Kenyans.co.ke | March 29, 2020
On Monday, March 30, Cabinet Secretary for Tourism & Wildlife, Najib Balala, confirmed the birth of the white rhino calf at the Meru National Park.
CS Balala then went on to share photos of the 3-year-old calf alongside the mother named ‘Makosi’.
“We have a newborn male Southern White Rhino Calf at Meru National Park. He was born 3 days ago. Pictured is the newborn Calf with his mum Makosi,” the CS announced.
The latest data shows that 98.5% of southern white rhinos are alive in just five countries (South Africa, Namibia, Zimbabwe, Kenya, and Uganda).
The Southern White Rhino is one of the two subspecies of the white rhinoceros, with its nearly extinct and critically endangered Northern White Rhino the other subspecies.
There has been a boom in the number of Southern White Rhinos due to relentless efforts by rangers, wildlife conservationists, and government entities such as the Kenya Wildlife Service (KWS), who have been at the forefront in the battle against poachers.
A clear indicator of such efforts was how the world’s most famous and last male Northern White Rhino named Sudan, lived out his last days.
By the time he passed away on March 19, 2018, the 45-year-old rhino had was under 24-hour armed surveillance at the Ol-Pejeta Conservancy in Kenya.
The team of expert veterinary doctors monitoring Sudan’s condition (due to old age, he suffered from painful degenerative changes in his muscles and borns), took a difficult decision to euthanise him, leaving behind the last of his subspecies: two female Northern White Rhinos named Najin and Fatu.
According to the African Wildlife Foundation (AWF), the Northern White Rhino was originally found in Chad, the Democratic Republic of the Congo, Uganda, the Central African Republic and South Sudan.
However, rampant poaching, driven by political violence and insecurity in the region wiped out populations in just a few years.
“The last known protected Northern White Rhino breeding population was built up in the 1990s, from a small group of 13 survivors in the Garamba National Park in the Democratic Republic of the Congo to a peak figure of 32 individuals, but all were subsequently lost to poachers and armed groups,” a report by the AWF reads
On realisation that all rhinos were on the brink of extinction, conservation efforts were stepped up and coordinated across multiple countries.
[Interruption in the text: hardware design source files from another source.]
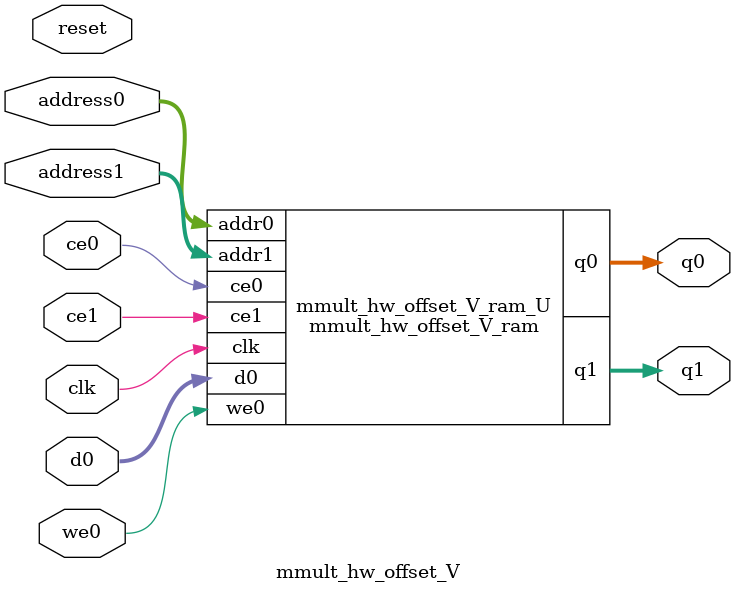
<source format=v>
`timescale 1 ns / 1 ps
module mmult_hw_offset_V_ram (addr0, ce0, d0, we0, q0, addr1, ce1, q1,  clk);

parameter DWIDTH = 16;
parameter AWIDTH = 4;
parameter MEM_SIZE = 10;

input[AWIDTH-1:0] addr0;
input ce0;
input[DWIDTH-1:0] d0;
input we0;
output reg[DWIDTH-1:0] q0;
input[AWIDTH-1:0] addr1;
input ce1;
output reg[DWIDTH-1:0] q1;
input clk;

reg [DWIDTH-1:0] ram[0:MEM_SIZE-1];




always @(posedge clk)  
begin 
    if (ce0) begin
        if (we0) 
            ram[addr0] <= d0; 
        q0 <= ram[addr0];
    end
end


always @(posedge clk)  
begin 
    if (ce1) begin
        q1 <= ram[addr1];
    end
end


endmodule

`timescale 1 ns / 1 ps
module mmult_hw_offset_V(
    reset,
    clk,
    address0,
    ce0,
    we0,
    d0,
    q0,
    address1,
    ce1,
    q1);

parameter DataWidth = 32'd16;
parameter AddressRange = 32'd10;
parameter AddressWidth = 32'd4;
input reset;
input clk;
input[AddressWidth - 1:0] address0;
input ce0;
input we0;
input[DataWidth - 1:0] d0;
output[DataWidth - 1:0] q0;
input[AddressWidth - 1:0] address1;
input ce1;
output[DataWidth - 1:0] q1;



mmult_hw_offset_V_ram mmult_hw_offset_V_ram_U(
    .clk( clk ),
    .addr0( address0 ),
    .ce0( ce0 ),
    .we0( we0 ),
    .d0( d0 ),
    .q0( q0 ),
    .addr1( address1 ),
    .ce1( ce1 ),
    .q1( q1 ));

endmodule


</source>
This is what saved the Southern White Rhino – there were just 50 of them left when the move to protect them at all costs were implemented.
“From an isolated population in South Africa of not more than 50, the Southern White Rhino has recovered to 20,000 ranging across the region. A few were introduced to Ol-Pejeta Conservancy, which is also home to the largest and most significant black rhino sanctuary in East Africa,” the report by the AWF further reads.
The latest calf born in Meru marks the successful integration of the subspecies that were previously found only in the southern parts of Africa.
On February 15, KWS park rangers discovered a 3-day-old Southern White Rhino calf at the Nairobi National Park.
Kenya’s success in integrated and protecting this rhino sub-species has seen it moved from the endangered list to the nearly-threatened category.